Erkenden sıranın pek uzun olduğu kapıdan içeri girer, lunaparktaki çocuk gibi “Acaba ilk nereye gitsem?” sorusunun yanıtını ararım.
Bir sağa, bir de sola gider ayaklarım… Bazen istemsiz koştururum. Bazen durur, çevreme bakarım.
Ellerinde kocaman poşetli insanlar görürüm… Merak ederim içindekileri… “Acaba hangilerini aldılar?” Kendime sorarım…
Bölünmüştür toplum ama ben o fuarda, koca bir ülkenin aslında kardeş olduğunu görürüm. Sağcı ile solcunun dirsekleri birbirlerine çarpar… Dindar ile az dindar çarpışır, özür dilerler saygıyla…
Hepsi oraya aittir çünkü…
Hepsi için bir şeyler vardır.
Ve o dokuz gün, benim bayramımdır.
***
Çoğu sene bir plan oluştururum aslında kendime…
“Önce sahaflar…”
Girerim sahaflara fakat o kadar çoktur ki, yarısını tamamlayamadan akşama dokunur gün… “Bari Saramago satan yayınevine bir bakayım” derim. Ben demesem de, eşim tutar kolumdan Saramago’ya götürür.
Yarım kalır sahaflar…
Ve sonra az bilindik yayınevleri…
Ardından en güçlüler…
Çaktırmadan hesap da yaparım. “İndirim yüzde otuz beş… İnternetten alsak, şu kadar olur” falan…

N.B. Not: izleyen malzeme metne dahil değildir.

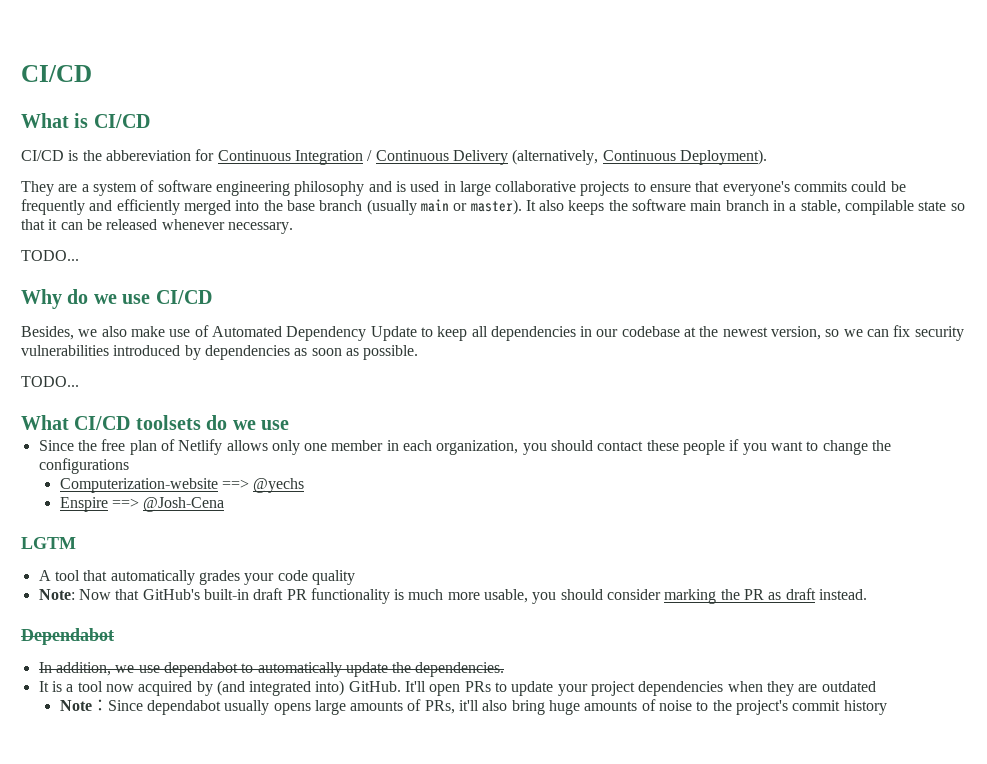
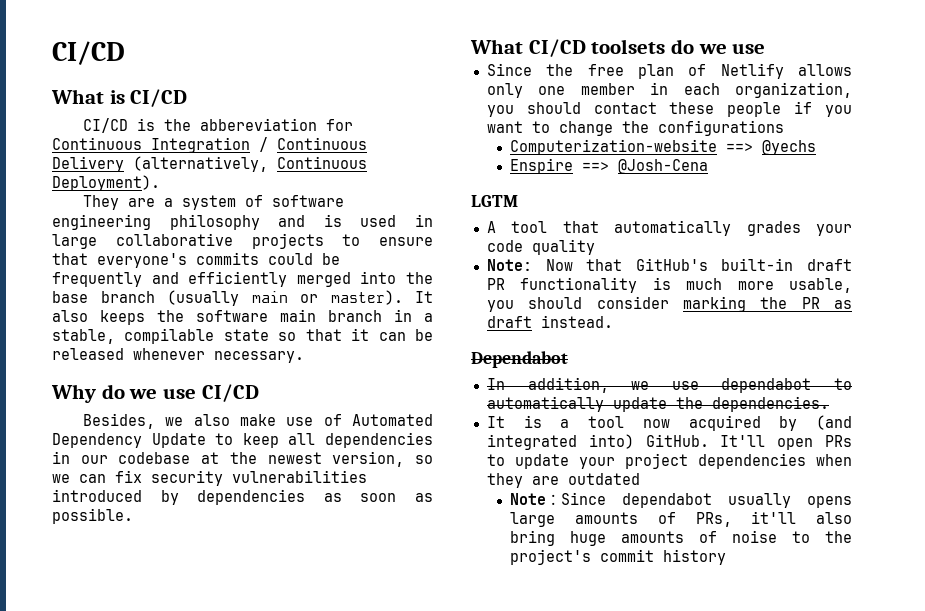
[21,250,79,261] // TODO... -> (304, 357) none
[21,376,79,387] // TODO... -> (133, 516) none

Bazen, balıkçının önünde bekleyen kedi gibi bakarım kitaplara ve stanttaki görevli, “Tamam, sana sekiz olsun” der…
Hâlbuki herkese sekizdir.
***
En güzeli de imza günleridir tabii ki…
O dev yazarların imza günlerinde birer mütevazılık abidesi olduklarını görürsünüz ve artan samimiyetin ardından onlara, “Fotoğrafımızı çek” diye şaka yapanlar dahi olur.

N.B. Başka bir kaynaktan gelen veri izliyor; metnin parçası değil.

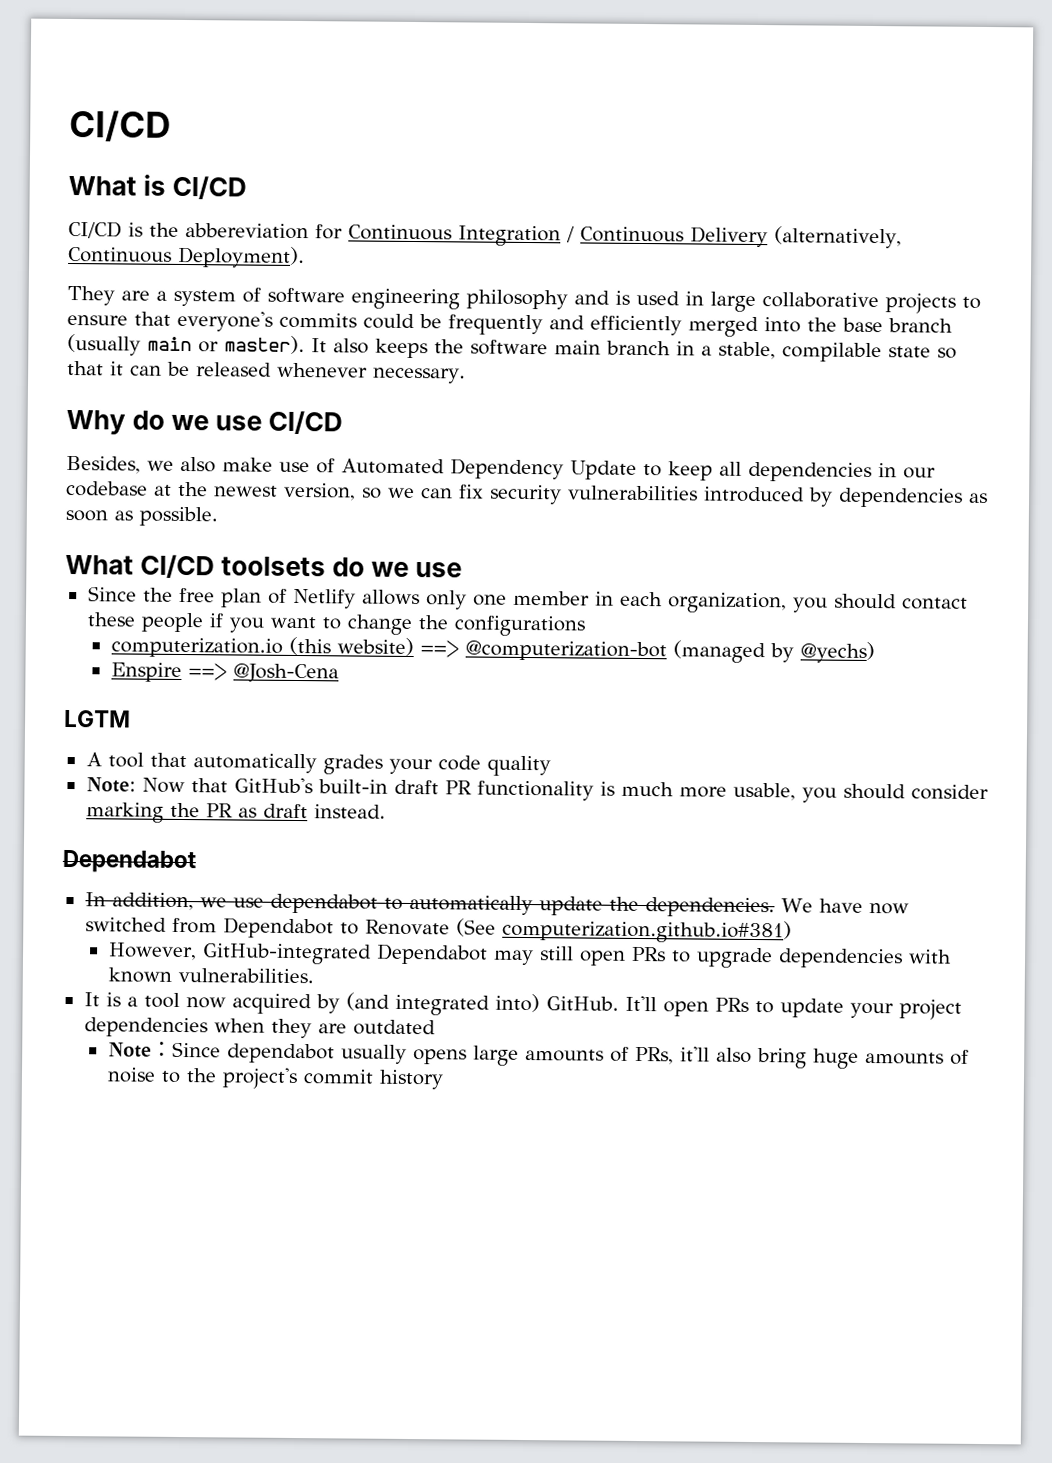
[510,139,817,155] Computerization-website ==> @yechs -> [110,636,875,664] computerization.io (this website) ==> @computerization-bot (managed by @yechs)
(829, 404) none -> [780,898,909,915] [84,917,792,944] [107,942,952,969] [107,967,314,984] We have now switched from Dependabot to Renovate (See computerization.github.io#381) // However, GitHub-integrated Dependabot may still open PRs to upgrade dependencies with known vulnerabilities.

Harikulade bir ilişki kurulur yazar ve okuyucusu arasında…
Bundan;
Bayrama döner fuar…
***
Ve sonra kendi yayınevime gidip okuyucuları beklerim.
Gelirler ve kitap imzalatırlar. Ben nasıl başka bir yazarla fotoğraf çektiriyorsam; onlar da benimle çektirirler.
En güzeli de gençlerdir…
Ve Büyükşehir Belediyesi’nin taşıdığı çocuklar…

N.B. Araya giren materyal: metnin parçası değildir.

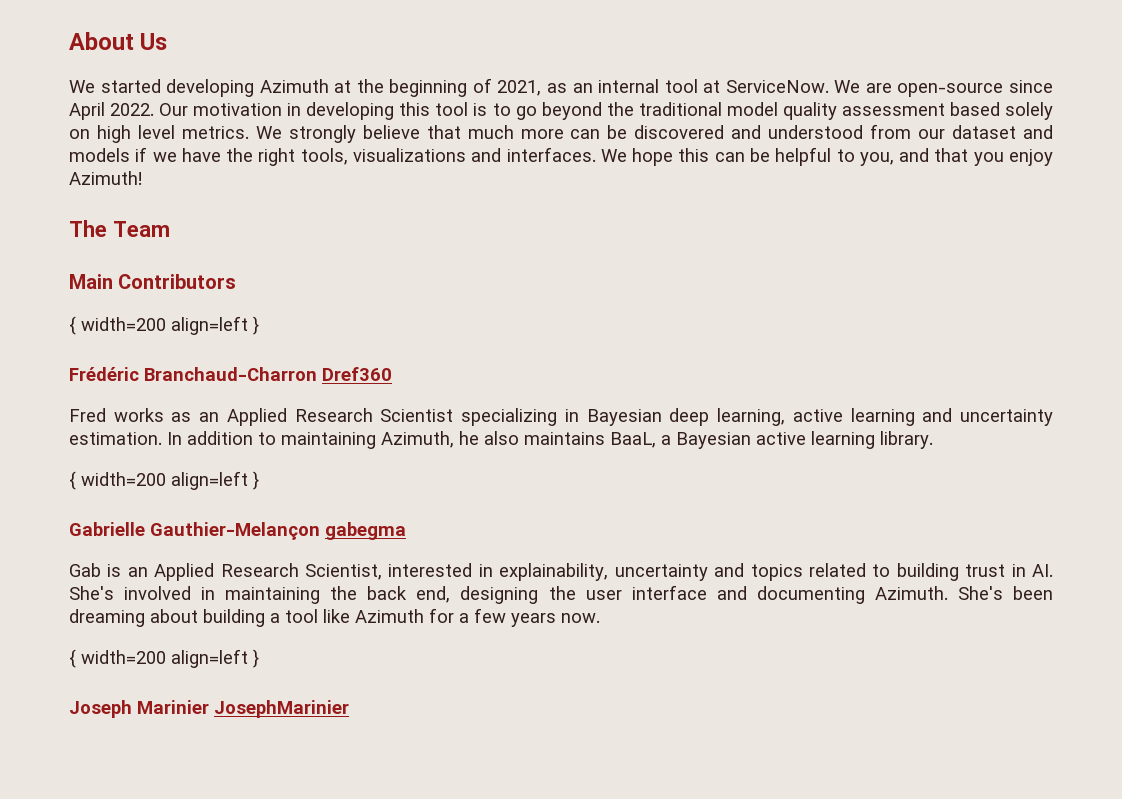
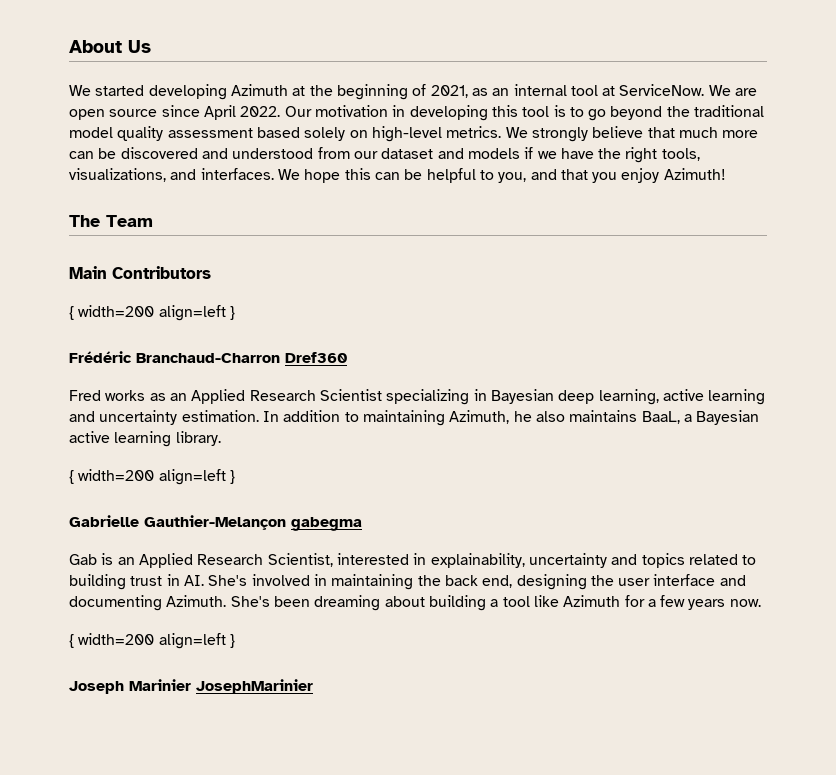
[897,83,1004,97] open-source -> [69,109,158,120] open source
[96,125,175,143] high level -> [371,126,442,142] high-level
[353,148,466,162] visualizations -> [69,168,166,182] visualizations,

Çünkü onlar, nereye gideceğini bilen “okuyucu”dan farklıdırlar. Uzun turlar atarlar… Gördükleri yazara, kitaplarının konusunu sorarlar… Sonra kitap alırlar…
Fuarın gediklilerinin ise elinde notlar vardır:
“Önce şuraya gideceğim, sonra şuraya, ardından da çıkış…”
Bu yüzden, Kocaeli Kitap Fuarı’nın en güzel yanı, Büyükşehir Belediyesi’nin fuara öğrenci taşımak için büyük gayret sarf etmesidir.
Onlardır fuarı fuar yapan çünkü…
***
Evet, benimse bayramımdır o dokuz gün…
Lunaparktaki çocuk gibi koştururum…
Fuara günler kala başlar heyecanım…
İple çekerim…
Büyükşehir Belediyesi’ne teşekkür ederim.